◆ **GIVEN ENTRIES**
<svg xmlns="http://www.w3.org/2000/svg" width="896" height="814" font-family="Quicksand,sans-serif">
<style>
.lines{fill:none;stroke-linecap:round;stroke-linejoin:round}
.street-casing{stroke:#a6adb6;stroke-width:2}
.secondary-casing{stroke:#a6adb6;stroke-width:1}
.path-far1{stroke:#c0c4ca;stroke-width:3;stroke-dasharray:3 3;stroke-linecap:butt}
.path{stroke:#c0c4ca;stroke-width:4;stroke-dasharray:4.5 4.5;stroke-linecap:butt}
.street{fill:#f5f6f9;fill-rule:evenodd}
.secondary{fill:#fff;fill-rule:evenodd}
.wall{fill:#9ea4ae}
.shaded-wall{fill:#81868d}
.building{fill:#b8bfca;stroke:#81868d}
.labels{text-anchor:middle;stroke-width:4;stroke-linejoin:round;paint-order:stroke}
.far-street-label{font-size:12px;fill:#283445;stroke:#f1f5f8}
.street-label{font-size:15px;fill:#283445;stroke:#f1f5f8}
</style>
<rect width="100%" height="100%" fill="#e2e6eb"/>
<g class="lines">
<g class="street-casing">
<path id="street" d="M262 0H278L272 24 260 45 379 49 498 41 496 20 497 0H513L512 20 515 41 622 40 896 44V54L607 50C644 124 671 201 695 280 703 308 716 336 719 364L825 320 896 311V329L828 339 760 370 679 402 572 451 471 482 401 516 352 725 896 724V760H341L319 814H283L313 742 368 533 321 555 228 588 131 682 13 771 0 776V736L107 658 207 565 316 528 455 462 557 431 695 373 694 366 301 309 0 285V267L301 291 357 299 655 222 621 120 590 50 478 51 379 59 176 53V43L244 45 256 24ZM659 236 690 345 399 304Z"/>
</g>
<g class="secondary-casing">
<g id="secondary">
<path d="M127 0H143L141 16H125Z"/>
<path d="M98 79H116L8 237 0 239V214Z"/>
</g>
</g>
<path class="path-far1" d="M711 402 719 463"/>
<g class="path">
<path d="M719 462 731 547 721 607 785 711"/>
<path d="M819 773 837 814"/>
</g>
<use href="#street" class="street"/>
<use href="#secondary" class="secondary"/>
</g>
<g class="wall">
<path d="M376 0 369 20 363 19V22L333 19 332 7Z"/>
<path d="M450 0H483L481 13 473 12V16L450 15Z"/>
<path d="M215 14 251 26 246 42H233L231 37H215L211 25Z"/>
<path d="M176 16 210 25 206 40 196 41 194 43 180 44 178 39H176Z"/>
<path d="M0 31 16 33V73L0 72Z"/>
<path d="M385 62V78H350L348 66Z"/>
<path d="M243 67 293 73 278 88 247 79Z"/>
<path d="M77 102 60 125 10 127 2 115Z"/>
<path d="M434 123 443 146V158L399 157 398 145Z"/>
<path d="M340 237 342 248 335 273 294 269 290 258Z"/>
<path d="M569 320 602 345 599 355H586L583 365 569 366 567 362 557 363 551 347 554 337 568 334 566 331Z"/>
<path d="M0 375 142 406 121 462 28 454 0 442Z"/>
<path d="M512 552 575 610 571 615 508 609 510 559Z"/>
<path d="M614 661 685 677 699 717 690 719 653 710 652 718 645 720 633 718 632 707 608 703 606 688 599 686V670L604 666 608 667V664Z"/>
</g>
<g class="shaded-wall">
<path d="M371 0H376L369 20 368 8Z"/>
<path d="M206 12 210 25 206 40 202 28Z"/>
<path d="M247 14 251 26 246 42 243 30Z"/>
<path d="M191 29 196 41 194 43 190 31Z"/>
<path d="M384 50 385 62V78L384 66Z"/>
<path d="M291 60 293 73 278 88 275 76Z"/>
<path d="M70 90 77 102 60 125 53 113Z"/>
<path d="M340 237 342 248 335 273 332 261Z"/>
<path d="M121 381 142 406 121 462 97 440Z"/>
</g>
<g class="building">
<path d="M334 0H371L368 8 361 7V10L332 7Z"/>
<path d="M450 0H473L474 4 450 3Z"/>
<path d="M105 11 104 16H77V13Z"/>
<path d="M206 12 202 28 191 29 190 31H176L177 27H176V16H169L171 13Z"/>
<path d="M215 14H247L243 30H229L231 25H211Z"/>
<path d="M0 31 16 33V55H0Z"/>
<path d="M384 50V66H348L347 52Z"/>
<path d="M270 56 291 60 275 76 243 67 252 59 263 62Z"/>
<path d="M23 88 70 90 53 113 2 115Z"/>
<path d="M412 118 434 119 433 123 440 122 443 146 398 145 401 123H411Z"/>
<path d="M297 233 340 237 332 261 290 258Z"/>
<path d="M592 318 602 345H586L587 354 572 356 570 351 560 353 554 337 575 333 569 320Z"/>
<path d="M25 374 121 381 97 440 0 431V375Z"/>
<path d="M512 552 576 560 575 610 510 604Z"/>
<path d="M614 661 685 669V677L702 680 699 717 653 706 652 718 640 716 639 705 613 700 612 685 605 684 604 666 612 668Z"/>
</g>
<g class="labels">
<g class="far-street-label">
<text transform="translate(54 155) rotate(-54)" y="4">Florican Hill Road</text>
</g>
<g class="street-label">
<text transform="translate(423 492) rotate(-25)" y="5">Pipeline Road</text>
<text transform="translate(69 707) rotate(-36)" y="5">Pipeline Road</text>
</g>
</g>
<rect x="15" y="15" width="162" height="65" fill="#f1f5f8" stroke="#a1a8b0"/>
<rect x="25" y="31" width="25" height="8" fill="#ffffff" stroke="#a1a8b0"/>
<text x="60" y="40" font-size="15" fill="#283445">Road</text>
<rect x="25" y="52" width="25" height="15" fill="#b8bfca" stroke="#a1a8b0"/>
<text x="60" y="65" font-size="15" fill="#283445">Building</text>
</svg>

◆ **ABOUT THIS TASK**
Give back every entry, unchanged in any way.

◆ **RESULT OF THE EXERCISE**
<svg xmlns="http://www.w3.org/2000/svg" width="896" height="814" font-family="Quicksand,sans-serif">
<style>
.lines{fill:none;stroke-linecap:round;stroke-linejoin:round}
.street-casing{stroke:#a6adb6;stroke-width:2}
.secondary-casing{stroke:#a6adb6;stroke-width:1}
.path-far1{stroke:#c0c4ca;stroke-width:3;stroke-dasharray:3 3;stroke-linecap:butt}
.path{stroke:#c0c4ca;stroke-width:4;stroke-dasharray:4.5 4.5;stroke-linecap:butt}
.street{fill:#f5f6f9;fill-rule:evenodd}
.secondary{fill:#fff;fill-rule:evenodd}
.wall{fill:#9ea4ae}
.shaded-wall{fill:#81868d}
.building{fill:#b8bfca;stroke:#81868d}
.labels{text-anchor:middle;stroke-width:4;stroke-linejoin:round;paint-order:stroke}
.far-street-label{font-size:12px;fill:#283445;stroke:#f1f5f8}
.street-label{font-size:15px;fill:#283445;stroke:#f1f5f8}
</style>
<rect width="100%" height="100%" fill="#e2e6eb"/>
<g class="lines">
<g class="street-casing">
<path id="street" d="M262 0H278L272 24 260 45 379 49 498 41 496 20 497 0H513L512 20 515 41 622 40 896 44V54L607 50C644 124 671 201 695 280 703 308 716 336 719 364L825 320 896 311V329L828 339 760 370 679 402 572 451 471 482 401 516 352 725 896 724V760H341L319 814H283L313 742 368 533 321 555 228 588 131 682 13 771 0 776V736L107 658 207 565 316 528 455 462 557 431 695 373 694 366 301 309 0 285V267L301 291 357 299 655 222 621 120 590 50 478 51 379 59 176 53V43L244 45 256 24ZM659 236 690 345 399 304Z"/>
</g>
<g class="secondary-casing">
<g id="secondary">
<path d="M127 0H143L141 16H125Z"/>
<path d="M98 79H116L8 237 0 239V214Z"/>
</g>
</g>
<path class="path-far1" d="M711 402 719 463"/>
<g class="path">
<path d="M719 462 731 547 721 607 785 711"/>
<path d="M819 773 837 814"/>
</g>
<use href="#street" class="street"/>
<use href="#secondary" class="secondary"/>
</g>
<g class="wall">
<path d="M376 0 369 20 363 19V22L333 19 332 7Z"/>
<path d="M450 0H483L481 13 473 12V16L450 15Z"/>
<path d="M215 14 251 26 246 42H233L231 37H215L211 25Z"/>
<path d="M176 16 210 25 206 40 196 41 194 43 180 44 178 39H176Z"/>
<path d="M0 31 16 33V73L0 72Z"/>
<path d="M385 62V78H350L348 66Z"/>
<path d="M243 67 293 73 278 88 247 79Z"/>
<path d="M77 102 60 125 10 127 2 115Z"/>
<path d="M434 123 443 146V158L399 157 398 145Z"/>
<path d="M340 237 342 248 335 273 294 269 290 258Z"/>
<path d="M569 320 602 345 599 355H586L583 365 569 366 567 362 557 363 551 347 554 337 568 334 566 331Z"/>
<path d="M0 375 142 406 121 462 28 454 0 442Z"/>
<path d="M512 552 575 610 571 615 508 609 510 559Z"/>
<path d="M614 661 685 677 699 717 690 719 653 710 652 718 645 720 633 718 632 707 608 703 606 688 599 686V670L604 666 608 667V664Z"/>
</g>
<g class="shaded-wall">
<path d="M371 0H376L369 20 368 8Z"/>
<path d="M206 12 210 25 206 40 202 28Z"/>
<path d="M247 14 251 26 246 42 243 30Z"/>
<path d="M191 29 196 41 194 43 190 31Z"/>
<path d="M384 50 385 62V78L384 66Z"/>
<path d="M291 60 293 73 278 88 275 76Z"/>
<path d="M70 90 77 102 60 125 53 113Z"/>
<path d="M340 237 342 248 335 273 332 261Z"/>
<path d="M121 381 142 406 121 462 97 440Z"/>
</g>
<g class="building">
<path d="M334 0H371L368 8 361 7V10L332 7Z"/>
<path d="M450 0H473L474 4 450 3Z"/>
<path d="M105 11 104 16H77V13Z"/>
<path d="M206 12 202 28 191 29 190 31H176L177 27H176V16H169L171 13Z"/>
<path d="M215 14H247L243 30H229L231 25H211Z"/>
<path d="M0 31 16 33V55H0Z"/>
<path d="M384 50V66H348L347 52Z"/>
<path d="M270 56 291 60 275 76 243 67 252 59 263 62Z"/>
<path d="M23 88 70 90 53 113 2 115Z"/>
<path d="M412 118 434 119 433 123 440 122 443 146 398 145 401 123H411Z"/>
<path d="M297 233 340 237 332 261 290 258Z"/>
<path d="M592 318 602 345H586L587 354 572 356 570 351 560 353 554 337 575 333 569 320Z"/>
<path d="M25 374 121 381 97 440 0 431V375Z"/>
<path d="M512 552 576 560 575 610 510 604Z"/>
<path d="M614 661 685 669V677L702 680 699 717 653 706 652 718 640 716 639 705 613 700 612 685 605 684 604 666 612 668Z"/>
</g>
<g class="labels">
<g class="far-street-label">
<text transform="translate(54 155) rotate(-54)" y="4">Florican Hill Road</text>
</g>
<g class="street-label">
<text transform="translate(423 492) rotate(-25)" y="5">Pipeline Road</text>
<text transform="translate(69 707) rotate(-36)" y="5">Pipeline Road</text>
</g>
</g>
<rect x="15" y="15" width="162" height="65" fill="#f1f5f8" stroke="#a1a8b0"/>
<rect x="25" y="31" width="25" height="8" fill="#ffffff" stroke="#a1a8b0"/>
<text x="60" y="40" font-size="15" fill="#283445">Road</text>
<rect x="25" y="52" width="25" height="15" fill="#b8bfca" stroke="#a1a8b0"/>
<text x="60" y="65" font-size="15" fill="#283445">Building</text>
</svg>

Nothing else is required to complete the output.